Рис. 1. Пятисотлетние дубы. Беловежская Пуща, Польша.
Фото Януила Корбела
Это единственное место, где живут все девять видов европейских дятлов, потому что, как он понял, некоторые из них гнездятся только в полых, умирающих деревьях. «Они не могут выжить в управляемых лесах, – спорил он со своими профессорами лесного дела, – Беловежская Пуща прекрасно управляла сама собой тысячелетиями».

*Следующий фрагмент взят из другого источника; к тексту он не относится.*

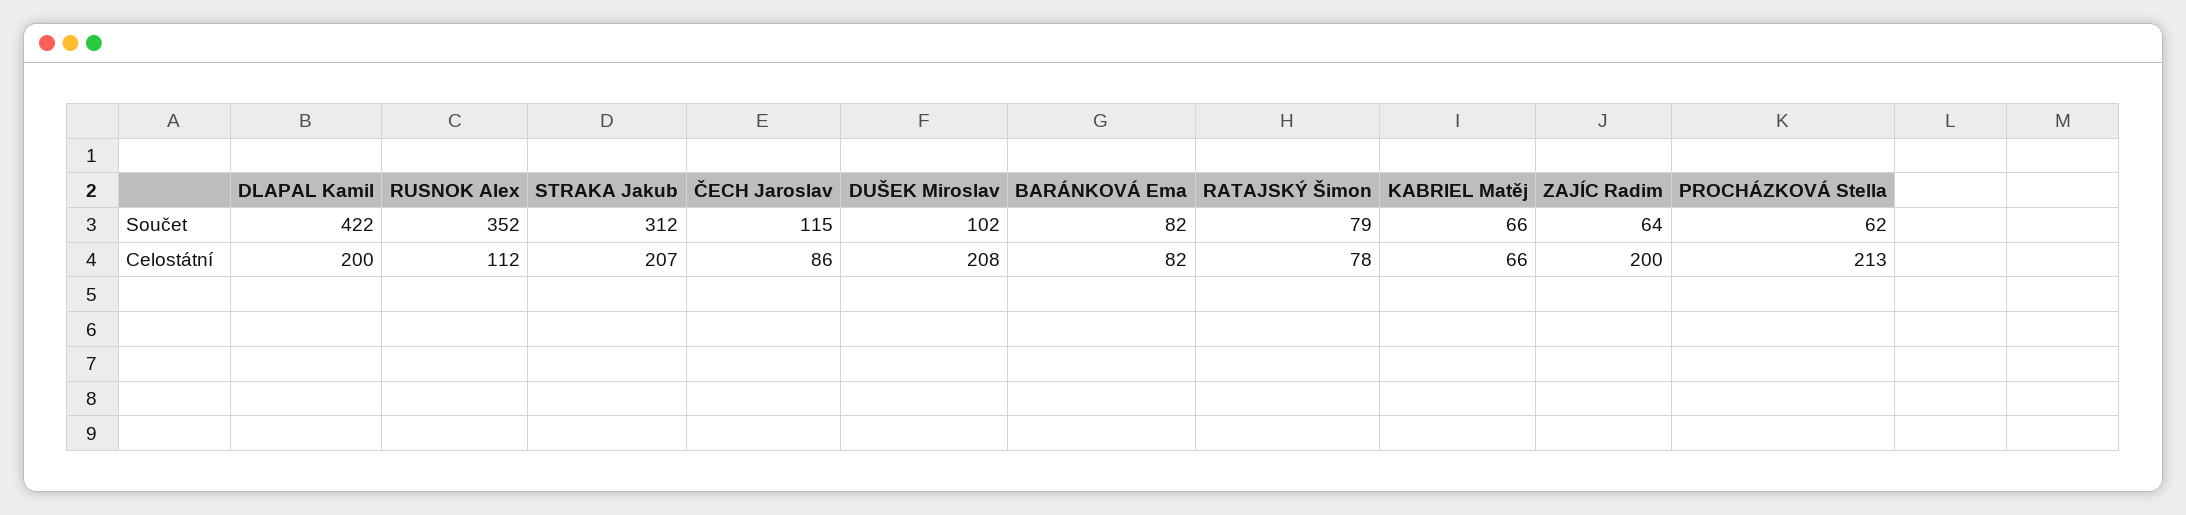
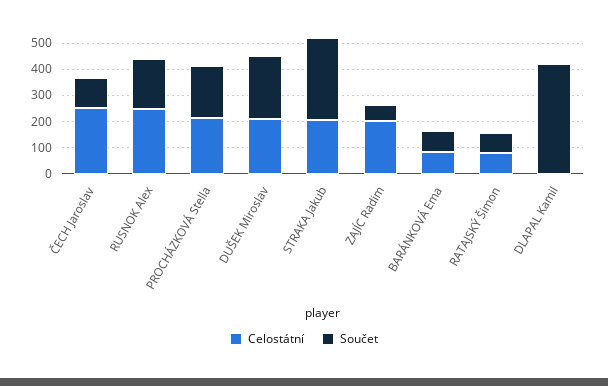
  {
    "Součet": {
      "DLAPAL Kamil": 422,
-     "RUSNOK Alex": 352,
+     "RUSNOK Alex": 200,
      "STRAKA Jakub": 312,
      "ČECH Jaroslav": 115,
-     "DUŠEK Miroslav": 102,
+     "DUŠEK Miroslav": 250,
      "BARÁNKOVÁ Ema": 82,
      "RATAJSKÝ Šimon": 79,
-     "KABRIEL Matěj": 66,
      "ZAJÍC Radim": 64,
-     "PROCHÁZKOVÁ Stella": 62
+     "PROCHÁZKOVÁ Stella": 200
    },
    "Celostátní": {
-     "DLAPAL Kamil": 200,
+     "DLAPAL Kamil": 0,
-     "RUSNOK Alex": 112,
+     "RUSNOK Alex": 250,
      "STRAKA Jakub": 207,
-     "ČECH Jaroslav": 86,
+     "ČECH Jaroslav": 250,
      "DUŠEK Miroslav": 208,
      "BARÁNKOVÁ Ema": 82,
      "RATAJSKÝ Šimon": 78,
-     "KABRIEL Matěj": 66,
      "ZAJÍC Radim": 200,
      "PROCHÁZKOVÁ Stella": 213
    }
  }

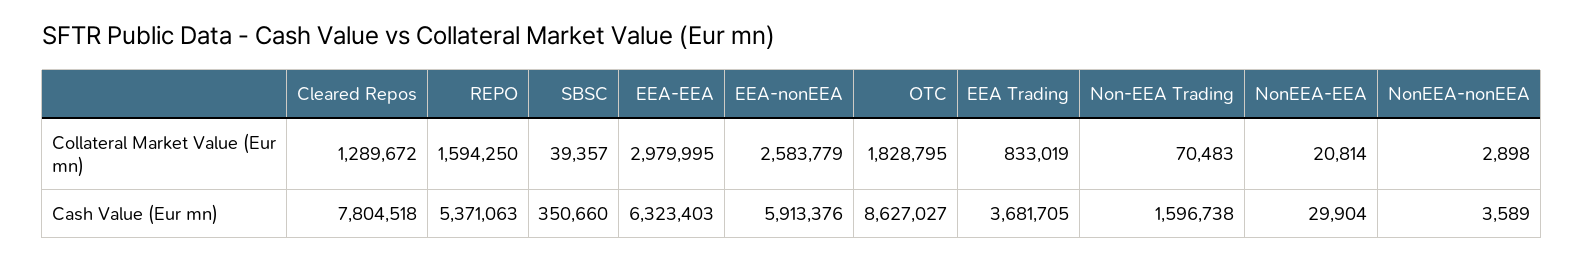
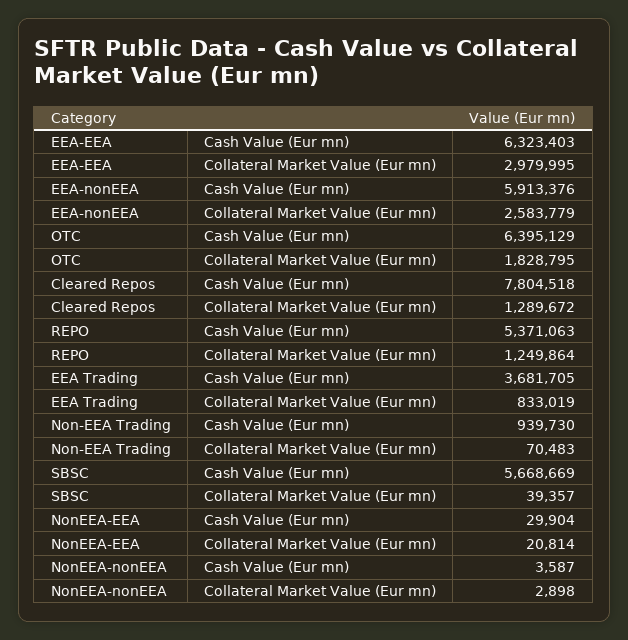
  {
    "Cleared Repos": {
      "Collateral Market Value (Eur mn)": 1289672,
      "Cash Value (Eur mn)": 7804518
    },
    "REPO": {
-     "Collateral Market Value (Eur mn)": 1594250,
+     "Collateral Market Value (Eur mn)": 1249864,
      "Cash Value (Eur mn)": 5371063
    },
    "SBSC": {
      "Collateral Market Value (Eur mn)": 39357,
-     "Cash Value (Eur mn)": 350660
+     "Cash Value (Eur mn)": 5668669
    },
    "EEA-EEA": {
      "Collateral Market Value (Eur mn)": 2979995,
      "Cash Value (Eur mn)": 6323403
    },
    "EEA-nonEEA": {
      "Collateral Market Value (Eur mn)": 2583779,
      "Cash Value (Eur mn)": 5913376
    },
    "OTC": {
      "Collateral Market Value (Eur mn)": 1828795,
-     "Cash Value (Eur mn)": 8627027
+     "Cash Value (Eur mn)": 6395129
    },
    "EEA Trading": {
      "Collateral Market Value (Eur mn)": 833019,
      "Cash Value (Eur mn)": 3681705
    },
    "Non-EEA Trading": {
      "Collateral Market Value (Eur mn)": 70483,
-     "Cash Value (Eur mn)": 1596738
+     "Cash Value (Eur mn)": 939730
    },
    "NonEEA-EEA": {
      "Collateral Market Value (Eur mn)": 20814,
      "Cash Value (Eur mn)": 29904
    },
    "NonEEA-nonEEA": {
      "Collateral Market Value (Eur mn)": 2898,
-     "Cash Value (Eur mn)": 3589
+     "Cash Value (Eur mn)": 3587
    }
  }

Крепкий, бородатый молодой польский лесник стал в результате лесным экологом. Его приняла на работу польская служба национальных парков. Но через некоторое время его уволили за опротестование планов управления, которые начинали подбираться все ближе к девственному центру Пущи. В различных международных журналах он поносил официальную политику, утверждавшую, что «леса умрут без нашей внимательной заботы», а также оправдывающую рубку леса в буферной зоне Беловежья для «восстановления исходного характера насаждений». Такое извращенное мышление, утверждает он, распространено среди европейцев, у которых не осталось никаких воспоминаний о диких лесах.
Чтобы подпитывать свою память, он годами каждый день зашнуровывал кожаные ботинки и бродил по своей любимой Пуще. И хотя он яро защищает те части этого леса, которые еще не были потревожены человеком, Андржей Бобич ничего не может поделать с тягой ко всему человеческому.